1.4. The Birthday Problem#

A classical problem in probability is about “collisions” of birthdays. This birthday problem was posed by Richard von Mises and other mathematicians – its origin has not been well established. The main question is, “If there are \(n\) people in a room, what is the chance that some pair among them have the same birthday?”

1.4.1. Assumptions of Randomness#

The problem is commonly solved under the assumptions that each year consists of 365 days and that each person is equally likely to be born on any of the 365 days regardless of the birthdays of others.

You can see that assumptions ignore leap years as well as multiple births (twins, for example) and any lack of uniformity in the distribution of births during the year. These assumptions make calculations simpler but might not reflect the reality of birthdays in every population. Data scientists have to be careful about their assumptions – if the assumptions don’t reflect the truth, then the conclusions won’t either.

So let’s note that we are working under simplifying assumptions that we should check before making conclusions about specific groups. Ignoring leap years and multiple births should not make a big difference to the conclusions in any case. If births are more likely to happen at some times of year than others, then it has been proved that the chance of matching birthdays will be larger than the answer we get under our assumptions.

There are many variations of the birthday problem, but we will stick with the classic.

1.4.2. The Chance of a Match#

We will state our assumptions succinctly as “all \(365^n\) sequences of birthdays are equally likely”. You can see that this makes the birthday problem the same as the collision problem of the previous section, with \(N = 365\). As before, the only interesting cases are when \(n \le N\), for which

\[ P(\text{no match}) ~=~ P(\text{all } n \text{ birthdays are different}) ~=~ \prod_{i=0}^{n-1} \frac{N-i}{N} \]

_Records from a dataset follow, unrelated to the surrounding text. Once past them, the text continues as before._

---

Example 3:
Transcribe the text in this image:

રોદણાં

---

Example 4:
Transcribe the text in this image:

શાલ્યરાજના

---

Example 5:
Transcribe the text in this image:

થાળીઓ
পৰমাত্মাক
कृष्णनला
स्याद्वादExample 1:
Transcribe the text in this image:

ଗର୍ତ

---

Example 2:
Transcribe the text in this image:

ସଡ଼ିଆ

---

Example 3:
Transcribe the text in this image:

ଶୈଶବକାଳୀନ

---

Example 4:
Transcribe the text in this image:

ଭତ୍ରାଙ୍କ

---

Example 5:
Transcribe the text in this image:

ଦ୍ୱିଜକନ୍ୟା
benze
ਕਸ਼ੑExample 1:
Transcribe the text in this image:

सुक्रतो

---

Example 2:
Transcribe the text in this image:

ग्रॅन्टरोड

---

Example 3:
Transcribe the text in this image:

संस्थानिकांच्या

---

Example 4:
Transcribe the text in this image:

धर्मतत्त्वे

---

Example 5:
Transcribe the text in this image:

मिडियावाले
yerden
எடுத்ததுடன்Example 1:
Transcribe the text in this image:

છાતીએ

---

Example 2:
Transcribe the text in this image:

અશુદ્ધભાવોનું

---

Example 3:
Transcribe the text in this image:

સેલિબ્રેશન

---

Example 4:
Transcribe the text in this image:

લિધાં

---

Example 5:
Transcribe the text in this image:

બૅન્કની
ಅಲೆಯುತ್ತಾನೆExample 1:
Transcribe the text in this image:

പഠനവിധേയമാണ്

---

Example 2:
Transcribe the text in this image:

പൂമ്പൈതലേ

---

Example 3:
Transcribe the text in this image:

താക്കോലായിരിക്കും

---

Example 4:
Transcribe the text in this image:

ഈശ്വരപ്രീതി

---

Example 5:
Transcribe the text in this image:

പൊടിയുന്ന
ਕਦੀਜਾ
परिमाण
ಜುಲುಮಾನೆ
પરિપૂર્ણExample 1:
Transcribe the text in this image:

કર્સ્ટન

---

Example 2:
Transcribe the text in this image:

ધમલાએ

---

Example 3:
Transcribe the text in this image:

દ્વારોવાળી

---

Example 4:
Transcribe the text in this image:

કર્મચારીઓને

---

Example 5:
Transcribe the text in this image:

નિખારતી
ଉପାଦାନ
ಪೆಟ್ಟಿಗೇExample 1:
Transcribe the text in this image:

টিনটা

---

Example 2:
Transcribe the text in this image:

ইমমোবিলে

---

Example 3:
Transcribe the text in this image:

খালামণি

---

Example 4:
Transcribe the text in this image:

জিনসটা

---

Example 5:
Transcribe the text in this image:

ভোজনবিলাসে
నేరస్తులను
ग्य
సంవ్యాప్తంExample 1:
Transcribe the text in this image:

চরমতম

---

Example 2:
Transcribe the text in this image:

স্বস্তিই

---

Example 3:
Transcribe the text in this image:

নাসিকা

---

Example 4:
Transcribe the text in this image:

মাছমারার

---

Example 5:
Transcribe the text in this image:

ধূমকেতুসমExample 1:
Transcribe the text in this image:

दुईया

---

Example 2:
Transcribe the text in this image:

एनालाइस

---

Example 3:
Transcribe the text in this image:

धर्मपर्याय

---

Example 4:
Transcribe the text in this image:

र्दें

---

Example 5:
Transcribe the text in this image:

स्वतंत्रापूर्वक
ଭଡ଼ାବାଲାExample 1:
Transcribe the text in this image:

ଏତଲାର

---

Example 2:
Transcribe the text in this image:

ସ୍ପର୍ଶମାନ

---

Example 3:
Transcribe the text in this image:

1.4.3. Computing the Chance#

With \(N\) fixed at 365, the function p_no_match takes \(n\) as its argument and returns the probability that there is no match among \(n\) birthdays.

The rest of the code displays all the results in a table. The table also includes a column containing the chance that there is a collision:

\[ P(\text{at least one matching pair}) ~=~ 1 - P(\text{no match}) ~=~ 1 ~-~ \prod_{i=0}^{n-1} \frac{N-i}{N} \]
N = 365
def p_no_match(n):
    individuals_array = np.arange(n)
    return np.prod( (N - individuals_array)/N )
results = Table().with_columns('Trials', np.arange(1, N+1, 1))
different = results.apply(p_no_match, 'Trials')
results = results.with_columns(
    'P(all different)', different,
    'P(at least one match)', 1 - different
Trials P(all different) P(at least one match)
1 1 0
2 0.99726 0.00273973
3 0.991796 0.00820417
4 0.983644 0.0163559
5 0.972864 0.0271356
6 0.959538 0.0404625
7 0.943764 0.0562357
8 0.925665 0.0743353
9 0.905376 0.0946238
10 0.883052 0.116948

... (355 rows omitted)

The first thing to notice in the table is the use of the label Trials to denote people. In probability it is common to think of random experiments as sequences of trials in which the outcome of each trial depends on chance. In the birthday problem, each person is being thought of as a trial, and we are looking to see whether there is at least one matching pair of birthdays among all the trials.

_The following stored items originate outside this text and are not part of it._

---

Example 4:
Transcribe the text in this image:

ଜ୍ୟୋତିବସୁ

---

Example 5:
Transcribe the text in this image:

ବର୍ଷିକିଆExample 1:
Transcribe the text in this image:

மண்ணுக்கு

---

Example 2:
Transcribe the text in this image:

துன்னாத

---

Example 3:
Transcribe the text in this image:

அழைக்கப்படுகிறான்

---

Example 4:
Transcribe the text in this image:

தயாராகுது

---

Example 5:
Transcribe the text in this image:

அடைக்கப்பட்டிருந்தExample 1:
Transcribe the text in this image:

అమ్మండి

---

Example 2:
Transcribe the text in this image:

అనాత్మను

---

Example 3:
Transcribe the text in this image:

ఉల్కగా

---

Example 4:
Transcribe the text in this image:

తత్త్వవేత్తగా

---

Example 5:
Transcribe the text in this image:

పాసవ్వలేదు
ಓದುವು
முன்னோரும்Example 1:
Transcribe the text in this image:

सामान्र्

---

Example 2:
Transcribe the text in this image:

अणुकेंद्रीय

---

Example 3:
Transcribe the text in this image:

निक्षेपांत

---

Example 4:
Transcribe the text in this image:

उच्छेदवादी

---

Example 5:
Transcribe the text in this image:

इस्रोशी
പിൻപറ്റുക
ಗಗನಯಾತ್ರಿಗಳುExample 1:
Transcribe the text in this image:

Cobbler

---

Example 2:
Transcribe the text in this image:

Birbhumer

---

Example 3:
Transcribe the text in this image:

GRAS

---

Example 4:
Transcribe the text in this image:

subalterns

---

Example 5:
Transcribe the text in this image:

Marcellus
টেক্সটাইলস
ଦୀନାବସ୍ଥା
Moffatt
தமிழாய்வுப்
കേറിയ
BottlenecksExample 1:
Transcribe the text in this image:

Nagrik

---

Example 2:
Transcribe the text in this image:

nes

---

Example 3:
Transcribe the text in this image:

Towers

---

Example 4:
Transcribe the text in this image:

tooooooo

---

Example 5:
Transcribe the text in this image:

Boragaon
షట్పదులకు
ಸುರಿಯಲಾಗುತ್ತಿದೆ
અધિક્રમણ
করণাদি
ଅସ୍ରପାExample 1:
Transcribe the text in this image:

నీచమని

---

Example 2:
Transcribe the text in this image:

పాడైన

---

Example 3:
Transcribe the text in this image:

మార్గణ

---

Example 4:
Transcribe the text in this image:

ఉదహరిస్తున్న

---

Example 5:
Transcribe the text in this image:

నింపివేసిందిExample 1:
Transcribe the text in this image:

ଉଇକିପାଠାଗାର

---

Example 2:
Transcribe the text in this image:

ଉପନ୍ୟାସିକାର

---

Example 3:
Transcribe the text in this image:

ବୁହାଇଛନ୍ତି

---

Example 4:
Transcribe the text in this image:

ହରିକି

Next, notice that in the boring case where there is just one person, there can’t be a matching pair of birthdays, and thus \(P(\text{no match})\) has been defined as 1. In many problems there are such “edge cases” that have to be handled individually.

Finally, notice that when the number of people is small, the chance they all have different birthdays is large. This is consistent with our intuition that if the number of individuals is small relative to the number of available hash values, and you assign values to individuals at random, then the chance of a collision is small.

1.4.4. The Birthday “Paradox”#

But the chance of a collision increases as the number of people increases. In fact, it increases rather sharply.

results.scatter('Trials', 'P(at least one match)')
plt.xlim(0, N/3)
plt.ylim(0, 1);

You can see that if there are more than about 50 people, then the chance of a matching pair of birthdays is pretty close to 1.

How many people must there be for the chance of a collision to be more than 50%? Let’s see if we can find the smallest number of people for which this happens.

results.where('P(at least one match)', are.between(0.5, 0.51))
Trials P(all different) P(at least one match)
23 0.492703 0.507297

With just 23 people, a match is more likely than not. This surprises those who haven’t done the calculation, and hence is known as the birthday paradox. But in fact there is nothing paradoxical or contradictory about it at all. It just has to do with the way the chance of a matching pair of birthdays grows as a function of the number of people.

We have done the calculation for \(N = 365\), but how fast would the function have grown had \(N\) been some other number? We need to know this if we are going to apply our results in contexts other than birthdays.

To figure this out, we could redo our code for various different values of \(N\) and see what the output tells us for those values. But it is altogether more efficient and insightful to use math, which is what we will do in the next section.